O Impetrante afirma ter sido preso em sua residência por Policiais Federais, em cumprimento a
mandado expedido pela Ministra-Relatora do Inquérito nº 529 (Registro nº 2006/0041450-1), em
trâmite perante o Superior Tribunal de Justiça, e “naquela oportunidade, algemaram e, mais ainda,
submeteram ao achincalhe público, pois o exibiram algemado à toda imprensa nacional.”
Segundo ele, a presente impetração é em tudo similar àquela impetrada em favor do
Desembargador Presidente do Tribunal de Justiça de Rondônia, Sebastião Teixeira Chaves, e do Juiz
José Jorge Ribeiro da Luz (HC 89.416), no qual foi concedido o mesmo benefício ora requerido.
Considerando que “o paciente é Conselheiro Vice-Presidente do Tribunal de Contas do Estado
de Rondônia e, como tal, por expressa injunção de estrutura constitucional goza das mesmas
prerrogativas dos membros do Poder Judiciário (...)”, requer lhe seja estendida a mesma decisão que
aos magistrados foi deferida.
Decido.
O pedido tem como objetivo precípuo impedir que as autoridades policiais algemem o Paciente
quando de sua condução para a prestação dos seus depoimentos, uma vez que a medida seria
excessiva e sem justificativa em face da conduta passiva por ele adotada em face da ordem de prisão.
O Paciente investe-se na condição de Conselheiro Vice-Presidente do Tribunal de Contas do
Estado de Rondônia, o qual há de receber o tratamento de equanimidade em relação aos membros da
magistratura, conforme consta do art. 48, § 4º, da Constituição do Estado de Rondônia, segundo o
qual fica assegurado aos Conselheiros do Tribunal de Contas do Estado o mesmo tratamento
conferido aos Desembargadores do Tribunal de Justiça do Estado de Rondônia, em simetria ao que
previsto no art. 73 da Constituição da República, que reconhece aos Ministros do Tribunal de Contas
da União as mesmas prerrogativas conferidas aos Ministros do Superior Tribunal de Justiça.
O que se pede, pois, em resumo e fundamentalmente, é que o mesmo tratamento que foi
assegurado aos magistrados, no habeas corpus antes citado, seja garantido ao ora Paciente no sentido
da não imposição de uso de algemas.
Se a prisão é uma situação pública – e a sociedade tem o direito de saber quem a ela se submete
– é de se acolher como válida a assertiva feita no sentido de que se o Paciente se oferece às
providências policiais sem qualquer reação que coloque em risco a sua segurança, a de terceiros e a
ordem pública não há necessidade de uso superior ou desnecessário de força ou constrangimento.

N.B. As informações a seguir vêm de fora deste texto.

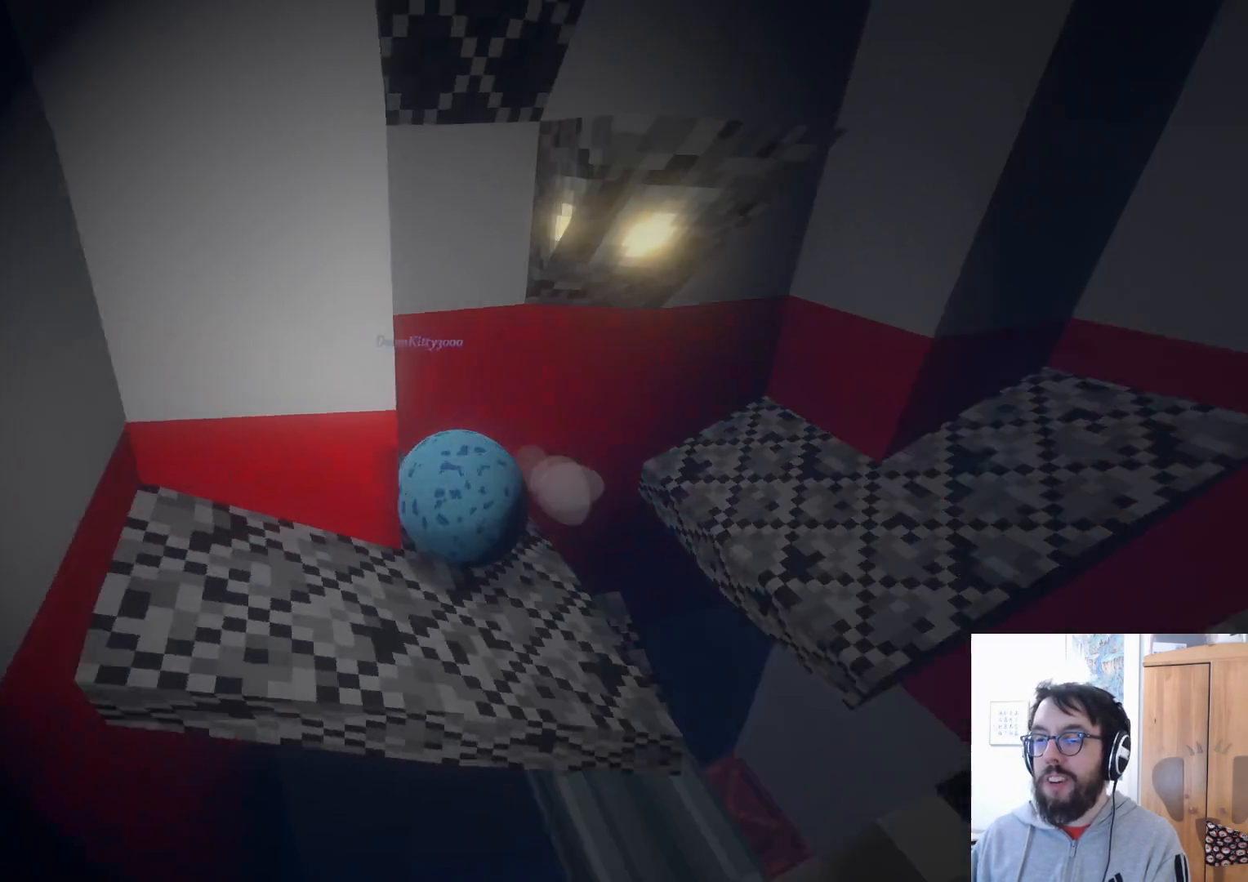
{"dt_ms": 500, "buttons": [], "left_stick": "left", "right_stick": "center", "events": [[150, "left_stick", "left"], [417, "right_stick", "center"]]}
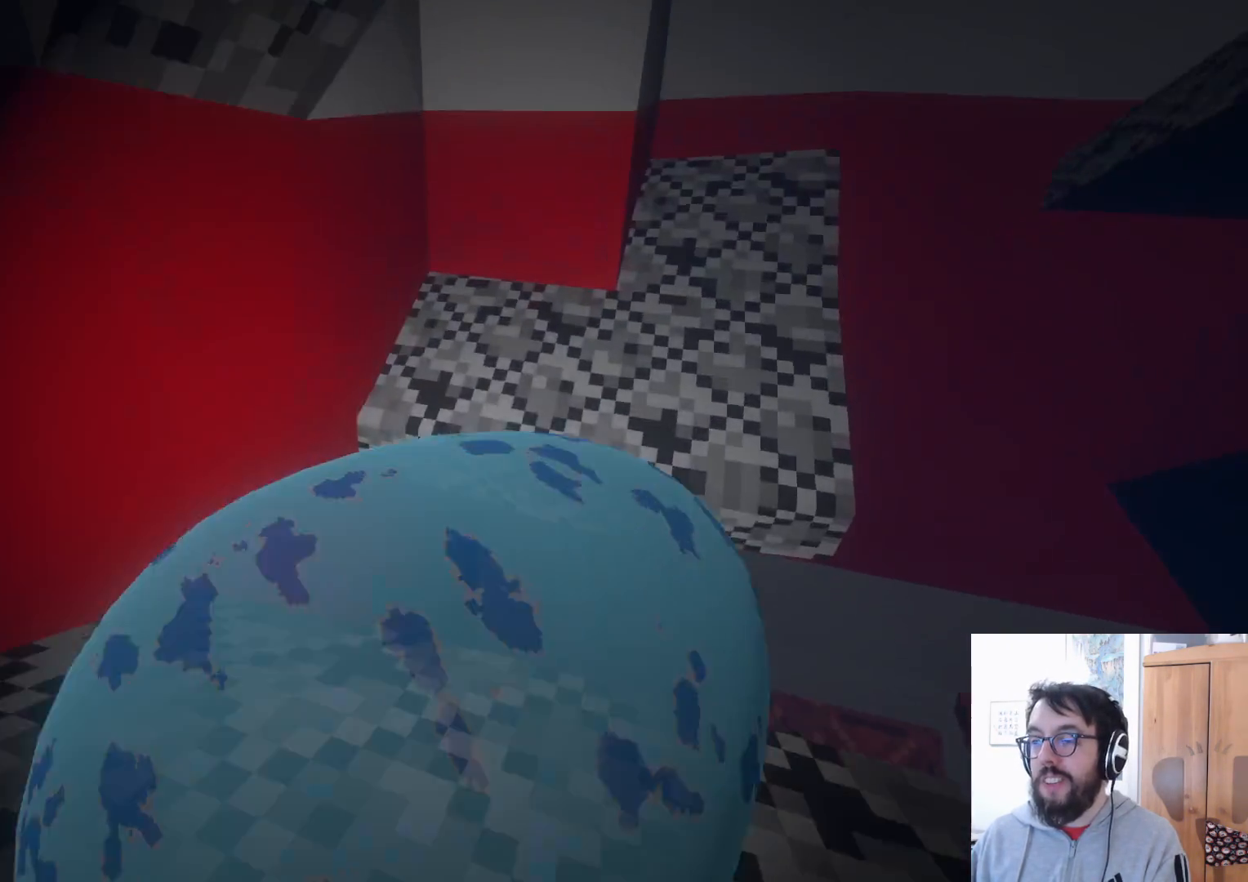
{"dt_ms": 500, "buttons": [], "left_stick": "up-right", "right_stick": "center", "events": [[33, "left_stick", "up"], [100, "left_stick", "up-right"]]}
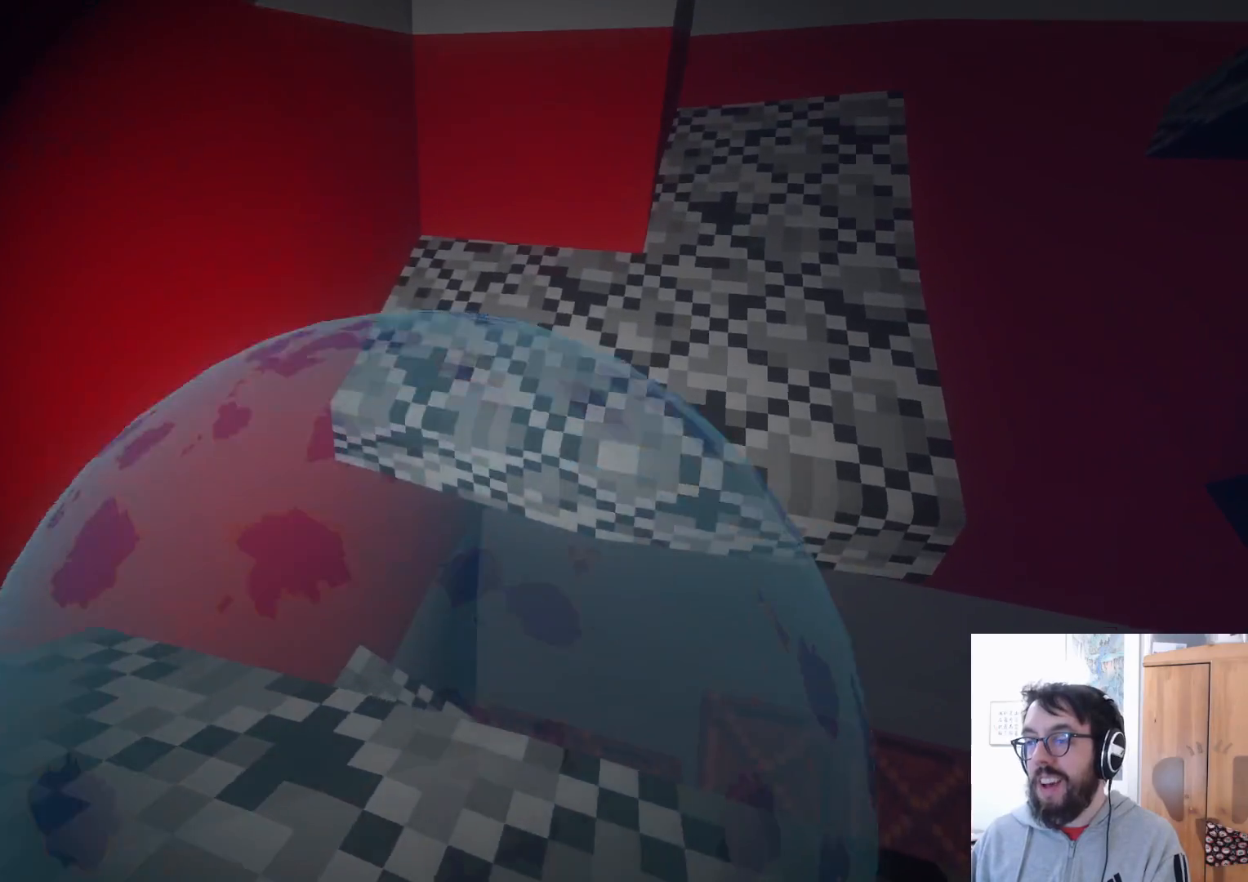
{"dt_ms": 500, "buttons": [], "left_stick": "up-left", "right_stick": "center", "events": [[33, "left_stick", "right"], [183, "A", "down"], [233, "left_stick", "up"], [300, "left_stick", "up-left"], [333, "A", "up"]]}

Algema - uma palavra originária do idioma arábico, aljamaa e ali significando pulseira, é, na
atualidade, um instrumento empregado para impedir reações indevidas, agressivas ou incontroláveis
por presos em relação aos policiais, contra si mesmo ou contra outras pessoas.
Seu uso não se encontra disciplinado ainda hoje pela legislação processual penal vigente. A Lei
de Execuções Penais, em seu art. 199, determina que o emprego da algema seja regulamentado por
decreto federal, o que ainda não ocorreu. Nem por isso se há de pensar que a sua utilização possa ser
arbitrária ou tolerada sem as regras para o seu emprego, pois a forma juridicamente válida do seu uso
pode ser inferida a partir da interpretação dos princípios jurídicos vigentes.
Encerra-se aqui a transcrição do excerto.